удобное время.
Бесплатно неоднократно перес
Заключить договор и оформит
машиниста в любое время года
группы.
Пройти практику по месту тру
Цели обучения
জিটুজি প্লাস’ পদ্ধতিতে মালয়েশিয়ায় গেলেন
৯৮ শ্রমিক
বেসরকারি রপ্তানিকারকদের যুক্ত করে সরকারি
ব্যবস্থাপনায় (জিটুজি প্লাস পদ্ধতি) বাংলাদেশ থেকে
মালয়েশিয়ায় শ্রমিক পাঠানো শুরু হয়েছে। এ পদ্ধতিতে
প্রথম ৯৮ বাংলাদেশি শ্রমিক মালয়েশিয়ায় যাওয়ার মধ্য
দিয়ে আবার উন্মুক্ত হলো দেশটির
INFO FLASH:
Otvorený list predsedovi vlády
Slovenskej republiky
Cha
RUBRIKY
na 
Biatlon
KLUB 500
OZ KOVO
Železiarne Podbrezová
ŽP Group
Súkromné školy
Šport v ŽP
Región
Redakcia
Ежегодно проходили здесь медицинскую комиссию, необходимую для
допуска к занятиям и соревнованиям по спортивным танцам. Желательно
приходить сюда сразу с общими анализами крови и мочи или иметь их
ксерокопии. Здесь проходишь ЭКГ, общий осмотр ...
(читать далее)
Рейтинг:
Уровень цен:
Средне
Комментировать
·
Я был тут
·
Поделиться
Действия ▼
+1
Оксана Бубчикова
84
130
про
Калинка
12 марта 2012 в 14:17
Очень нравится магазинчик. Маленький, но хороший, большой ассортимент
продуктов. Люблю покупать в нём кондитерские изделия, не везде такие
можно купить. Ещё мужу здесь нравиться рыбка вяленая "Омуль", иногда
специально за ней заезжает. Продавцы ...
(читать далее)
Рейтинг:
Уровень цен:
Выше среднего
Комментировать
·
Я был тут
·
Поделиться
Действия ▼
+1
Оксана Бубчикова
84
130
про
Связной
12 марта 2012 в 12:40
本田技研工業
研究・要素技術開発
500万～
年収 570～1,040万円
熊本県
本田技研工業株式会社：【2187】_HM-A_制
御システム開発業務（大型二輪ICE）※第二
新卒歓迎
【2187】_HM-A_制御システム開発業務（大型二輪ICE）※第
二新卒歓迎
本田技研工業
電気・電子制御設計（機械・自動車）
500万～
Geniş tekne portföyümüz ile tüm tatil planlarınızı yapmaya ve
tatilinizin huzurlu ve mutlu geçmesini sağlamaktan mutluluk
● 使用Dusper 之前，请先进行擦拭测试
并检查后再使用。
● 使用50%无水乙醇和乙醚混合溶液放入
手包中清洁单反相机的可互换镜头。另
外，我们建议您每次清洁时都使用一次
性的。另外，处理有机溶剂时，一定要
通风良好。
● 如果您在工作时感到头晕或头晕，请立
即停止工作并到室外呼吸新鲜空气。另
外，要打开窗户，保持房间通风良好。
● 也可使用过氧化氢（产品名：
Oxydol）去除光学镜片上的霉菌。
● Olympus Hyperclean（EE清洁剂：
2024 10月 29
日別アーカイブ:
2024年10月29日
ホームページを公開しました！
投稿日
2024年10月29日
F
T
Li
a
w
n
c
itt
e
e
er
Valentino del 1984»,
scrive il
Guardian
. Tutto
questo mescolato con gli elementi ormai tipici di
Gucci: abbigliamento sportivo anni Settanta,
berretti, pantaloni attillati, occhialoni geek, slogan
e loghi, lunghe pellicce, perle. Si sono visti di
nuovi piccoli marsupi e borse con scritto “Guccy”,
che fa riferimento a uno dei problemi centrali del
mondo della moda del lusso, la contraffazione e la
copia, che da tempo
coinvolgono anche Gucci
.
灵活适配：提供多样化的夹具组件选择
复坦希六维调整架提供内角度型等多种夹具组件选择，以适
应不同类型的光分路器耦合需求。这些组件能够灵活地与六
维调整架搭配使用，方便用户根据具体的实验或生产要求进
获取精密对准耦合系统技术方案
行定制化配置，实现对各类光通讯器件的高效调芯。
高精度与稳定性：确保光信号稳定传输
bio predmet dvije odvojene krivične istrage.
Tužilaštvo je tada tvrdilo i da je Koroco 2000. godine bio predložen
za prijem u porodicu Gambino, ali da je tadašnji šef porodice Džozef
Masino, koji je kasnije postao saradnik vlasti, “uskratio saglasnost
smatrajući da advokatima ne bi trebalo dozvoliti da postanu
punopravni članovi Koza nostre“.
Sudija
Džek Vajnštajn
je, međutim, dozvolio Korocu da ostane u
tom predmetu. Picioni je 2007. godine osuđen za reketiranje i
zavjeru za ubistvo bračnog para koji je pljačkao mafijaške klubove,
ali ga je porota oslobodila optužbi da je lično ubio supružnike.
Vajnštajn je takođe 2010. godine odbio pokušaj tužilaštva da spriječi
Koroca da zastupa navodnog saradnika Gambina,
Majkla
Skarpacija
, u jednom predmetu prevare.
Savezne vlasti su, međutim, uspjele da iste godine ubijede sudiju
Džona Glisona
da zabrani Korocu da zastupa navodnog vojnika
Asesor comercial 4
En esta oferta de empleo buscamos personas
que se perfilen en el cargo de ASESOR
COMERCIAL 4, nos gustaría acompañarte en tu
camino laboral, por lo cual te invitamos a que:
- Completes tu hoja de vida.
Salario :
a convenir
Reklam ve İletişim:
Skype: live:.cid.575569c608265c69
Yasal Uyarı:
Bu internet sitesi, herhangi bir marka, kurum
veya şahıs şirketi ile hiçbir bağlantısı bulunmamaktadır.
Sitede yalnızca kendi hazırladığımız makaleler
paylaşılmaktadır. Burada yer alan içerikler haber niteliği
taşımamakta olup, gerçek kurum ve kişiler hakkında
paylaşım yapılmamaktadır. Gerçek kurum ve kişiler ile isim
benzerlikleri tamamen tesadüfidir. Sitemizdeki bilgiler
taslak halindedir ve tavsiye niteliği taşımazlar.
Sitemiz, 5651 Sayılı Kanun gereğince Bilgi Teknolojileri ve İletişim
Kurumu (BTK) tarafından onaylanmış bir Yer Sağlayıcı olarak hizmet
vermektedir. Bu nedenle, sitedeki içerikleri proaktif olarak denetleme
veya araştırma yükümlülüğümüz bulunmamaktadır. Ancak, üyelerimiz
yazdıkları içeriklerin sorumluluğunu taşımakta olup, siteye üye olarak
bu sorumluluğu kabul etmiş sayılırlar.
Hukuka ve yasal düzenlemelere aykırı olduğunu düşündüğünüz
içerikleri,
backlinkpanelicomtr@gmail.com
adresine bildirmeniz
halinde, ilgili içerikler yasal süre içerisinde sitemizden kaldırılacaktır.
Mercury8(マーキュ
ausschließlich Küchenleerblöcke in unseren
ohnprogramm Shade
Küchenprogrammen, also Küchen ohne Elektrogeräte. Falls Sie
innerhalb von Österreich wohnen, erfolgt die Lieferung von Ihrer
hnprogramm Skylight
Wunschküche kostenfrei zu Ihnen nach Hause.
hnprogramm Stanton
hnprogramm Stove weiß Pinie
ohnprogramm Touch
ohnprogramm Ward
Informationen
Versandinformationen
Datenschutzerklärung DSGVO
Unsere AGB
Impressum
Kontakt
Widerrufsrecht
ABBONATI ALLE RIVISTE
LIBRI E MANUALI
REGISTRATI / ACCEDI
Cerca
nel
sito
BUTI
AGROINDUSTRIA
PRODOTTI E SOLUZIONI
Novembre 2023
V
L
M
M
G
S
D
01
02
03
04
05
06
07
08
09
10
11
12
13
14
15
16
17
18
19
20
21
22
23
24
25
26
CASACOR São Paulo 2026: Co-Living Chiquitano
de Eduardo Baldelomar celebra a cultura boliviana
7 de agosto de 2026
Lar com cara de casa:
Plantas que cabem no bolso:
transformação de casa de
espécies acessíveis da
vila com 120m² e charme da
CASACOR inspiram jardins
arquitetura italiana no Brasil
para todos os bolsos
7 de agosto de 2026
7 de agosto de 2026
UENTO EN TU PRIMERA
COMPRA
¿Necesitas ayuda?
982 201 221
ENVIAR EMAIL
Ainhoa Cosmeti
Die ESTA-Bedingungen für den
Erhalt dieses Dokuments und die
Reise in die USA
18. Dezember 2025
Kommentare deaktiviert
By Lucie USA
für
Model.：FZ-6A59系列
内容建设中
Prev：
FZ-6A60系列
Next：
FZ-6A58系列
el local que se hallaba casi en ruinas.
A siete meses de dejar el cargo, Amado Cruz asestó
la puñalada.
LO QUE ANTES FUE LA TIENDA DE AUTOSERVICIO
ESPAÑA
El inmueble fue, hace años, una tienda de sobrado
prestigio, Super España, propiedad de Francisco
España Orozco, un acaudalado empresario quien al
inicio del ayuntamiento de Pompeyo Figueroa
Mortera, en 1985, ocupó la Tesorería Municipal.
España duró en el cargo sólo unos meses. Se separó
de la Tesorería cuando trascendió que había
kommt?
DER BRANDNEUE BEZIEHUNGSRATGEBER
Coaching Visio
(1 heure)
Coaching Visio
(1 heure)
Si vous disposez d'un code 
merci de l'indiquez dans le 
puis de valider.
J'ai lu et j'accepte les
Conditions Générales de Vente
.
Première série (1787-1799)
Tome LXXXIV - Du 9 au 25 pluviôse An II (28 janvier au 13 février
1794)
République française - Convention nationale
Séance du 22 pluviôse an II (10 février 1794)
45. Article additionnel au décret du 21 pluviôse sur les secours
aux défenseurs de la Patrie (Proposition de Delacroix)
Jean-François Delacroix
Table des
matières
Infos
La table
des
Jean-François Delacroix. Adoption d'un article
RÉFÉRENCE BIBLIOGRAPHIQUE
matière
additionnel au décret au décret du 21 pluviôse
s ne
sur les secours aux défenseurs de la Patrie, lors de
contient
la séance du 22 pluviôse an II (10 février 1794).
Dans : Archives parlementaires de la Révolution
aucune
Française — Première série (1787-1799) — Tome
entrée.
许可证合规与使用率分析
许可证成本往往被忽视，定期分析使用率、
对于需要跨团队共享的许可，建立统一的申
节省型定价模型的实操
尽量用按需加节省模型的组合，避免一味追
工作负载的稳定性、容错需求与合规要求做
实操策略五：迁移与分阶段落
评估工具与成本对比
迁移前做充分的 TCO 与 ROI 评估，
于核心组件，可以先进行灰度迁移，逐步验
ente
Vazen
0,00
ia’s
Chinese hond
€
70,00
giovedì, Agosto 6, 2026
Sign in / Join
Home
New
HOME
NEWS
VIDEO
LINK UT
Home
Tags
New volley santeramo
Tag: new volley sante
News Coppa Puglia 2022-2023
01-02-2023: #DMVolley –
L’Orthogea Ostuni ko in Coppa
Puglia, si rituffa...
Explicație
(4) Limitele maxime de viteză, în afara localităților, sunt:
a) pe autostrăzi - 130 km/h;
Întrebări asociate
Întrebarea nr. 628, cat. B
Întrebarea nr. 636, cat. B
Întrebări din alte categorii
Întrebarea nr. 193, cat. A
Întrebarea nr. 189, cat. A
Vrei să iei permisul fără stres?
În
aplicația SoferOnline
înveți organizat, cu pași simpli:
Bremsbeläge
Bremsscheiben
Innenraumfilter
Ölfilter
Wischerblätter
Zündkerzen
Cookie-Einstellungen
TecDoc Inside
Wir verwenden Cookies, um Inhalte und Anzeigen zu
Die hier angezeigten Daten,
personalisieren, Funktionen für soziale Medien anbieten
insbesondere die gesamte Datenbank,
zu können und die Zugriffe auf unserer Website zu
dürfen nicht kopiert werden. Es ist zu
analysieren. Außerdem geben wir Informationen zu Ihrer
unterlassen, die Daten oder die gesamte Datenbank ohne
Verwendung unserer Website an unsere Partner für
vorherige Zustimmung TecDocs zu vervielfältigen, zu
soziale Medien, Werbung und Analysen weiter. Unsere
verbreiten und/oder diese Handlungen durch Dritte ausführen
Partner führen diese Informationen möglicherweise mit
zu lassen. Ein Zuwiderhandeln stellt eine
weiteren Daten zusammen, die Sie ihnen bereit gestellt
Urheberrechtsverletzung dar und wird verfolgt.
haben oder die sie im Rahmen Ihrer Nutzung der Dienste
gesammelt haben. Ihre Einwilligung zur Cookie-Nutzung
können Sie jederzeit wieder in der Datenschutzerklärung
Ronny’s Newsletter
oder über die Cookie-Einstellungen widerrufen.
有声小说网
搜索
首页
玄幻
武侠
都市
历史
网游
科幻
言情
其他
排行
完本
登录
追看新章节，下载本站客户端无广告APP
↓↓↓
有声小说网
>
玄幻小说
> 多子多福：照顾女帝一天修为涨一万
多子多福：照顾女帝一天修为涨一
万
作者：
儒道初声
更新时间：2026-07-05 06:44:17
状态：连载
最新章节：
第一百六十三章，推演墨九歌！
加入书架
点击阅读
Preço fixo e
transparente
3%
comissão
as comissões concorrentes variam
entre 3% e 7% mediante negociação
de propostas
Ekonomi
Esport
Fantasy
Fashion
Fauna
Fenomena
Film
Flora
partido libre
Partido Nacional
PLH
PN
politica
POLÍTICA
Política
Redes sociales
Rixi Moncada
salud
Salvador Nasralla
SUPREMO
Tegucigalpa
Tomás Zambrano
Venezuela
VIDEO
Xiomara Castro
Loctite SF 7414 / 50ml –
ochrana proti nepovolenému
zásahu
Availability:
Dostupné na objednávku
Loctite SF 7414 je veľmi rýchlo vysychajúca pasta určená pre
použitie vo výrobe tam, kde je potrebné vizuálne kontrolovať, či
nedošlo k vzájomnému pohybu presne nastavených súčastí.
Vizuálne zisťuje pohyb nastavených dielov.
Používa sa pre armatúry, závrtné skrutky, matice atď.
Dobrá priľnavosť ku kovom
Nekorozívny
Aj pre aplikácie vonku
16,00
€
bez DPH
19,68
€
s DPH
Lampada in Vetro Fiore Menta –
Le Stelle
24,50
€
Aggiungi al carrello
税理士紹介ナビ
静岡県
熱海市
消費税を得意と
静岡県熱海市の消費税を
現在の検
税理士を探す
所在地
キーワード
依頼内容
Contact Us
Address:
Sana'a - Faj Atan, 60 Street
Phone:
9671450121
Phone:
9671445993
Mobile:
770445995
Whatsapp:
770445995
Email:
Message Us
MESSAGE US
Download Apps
··········
What the task requires: Format the lines from the start of the items through the line containing "Ежегодно проходили здесь" as a JSON list of strings, one string per line and with blank lines omitted.

Exercise solution:
[
  "удобное время.",
  "Бесплатно неоднократно перес",
  "Заключить договор и оформит",
  "машиниста в любое время года",
  "группы.",
  "Пройти практику по месту тру",
  "Цели обучения",
  "জিটুজি প্লাস’ পদ্ধতিতে মালয়েশিয়ায় গেলেন",
  "৯৮ শ্রমিক",
  "বেসরকারি রপ্তানিকারকদের যুক্ত করে সরকারি",
  "ব্যবস্থাপনায় (জিটুজি প্লাস পদ্ধতি) বাংলাদেশ থেকে",
  "মালয়েশিয়ায় শ্রমিক পাঠানো শুরু হয়েছে। এ পদ্ধতিতে",
  "প্রথম ৯৮ বাংলাদেশি শ্রমিক মালয়েশিয়ায় যাওয়ার মধ্য",
  "দিয়ে আবার উন্মুক্ত হলো দেশটির",
  "INFO FLASH:",
  "Otvorený list predsedovi vlády",
  "Slovenskej republiky",
  "Cha",
  "RUBRIKY",
  "na ",
  "Biatlon",
  "KLUB 500",
  "OZ KOVO",
  "Železiarne Podbrezová",
  "ŽP Group",
  "Súkromné školy",
  "Šport v ŽP",
  "Región",
  "Redakcia",
  "Ежегодно проходили здесь медицинскую комиссию, необходимую для"
]